Start of Block

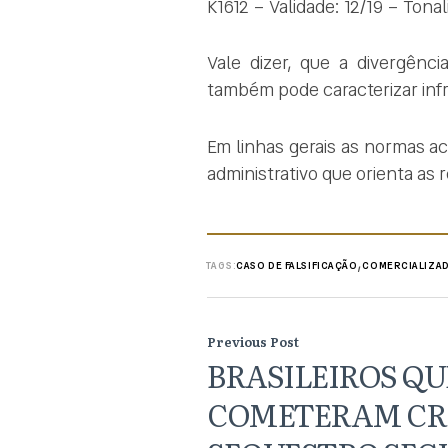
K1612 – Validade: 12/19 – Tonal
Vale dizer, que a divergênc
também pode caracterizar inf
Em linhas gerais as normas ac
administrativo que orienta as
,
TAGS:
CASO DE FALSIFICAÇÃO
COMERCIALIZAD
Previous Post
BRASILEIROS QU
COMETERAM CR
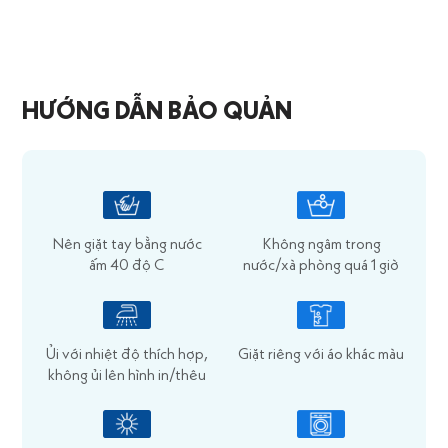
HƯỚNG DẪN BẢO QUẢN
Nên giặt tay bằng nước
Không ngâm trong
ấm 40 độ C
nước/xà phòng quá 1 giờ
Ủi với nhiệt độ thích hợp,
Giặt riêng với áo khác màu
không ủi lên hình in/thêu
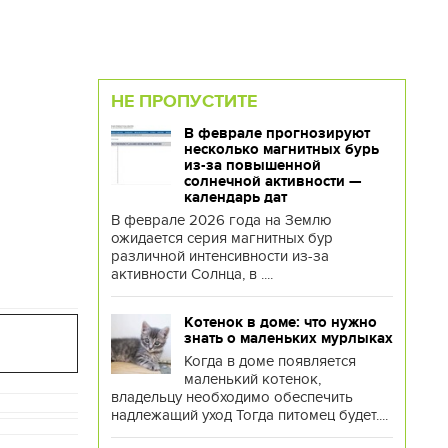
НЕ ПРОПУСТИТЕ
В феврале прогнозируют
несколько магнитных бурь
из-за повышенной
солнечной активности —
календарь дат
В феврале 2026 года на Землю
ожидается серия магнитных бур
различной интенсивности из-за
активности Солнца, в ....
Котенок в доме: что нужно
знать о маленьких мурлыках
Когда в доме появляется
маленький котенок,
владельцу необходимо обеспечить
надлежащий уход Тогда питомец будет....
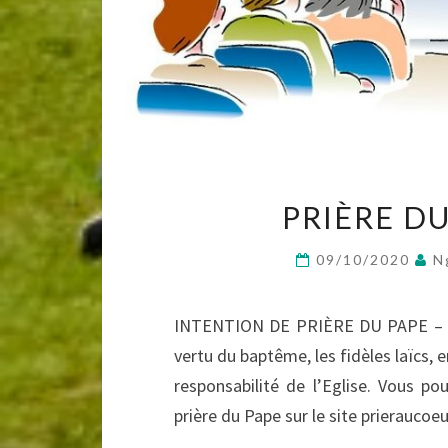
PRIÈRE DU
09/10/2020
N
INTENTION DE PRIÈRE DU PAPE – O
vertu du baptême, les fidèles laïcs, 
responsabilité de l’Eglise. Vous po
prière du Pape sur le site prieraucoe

End of Block

▶ _PROBLEM DESCRIPTION_
In the entries above, find every line holding the word "феврале" and copy it out.

▶ _REPLY TO THE EXERCISE_
В феврале прогнозируют
В феврале 2026 года на Землю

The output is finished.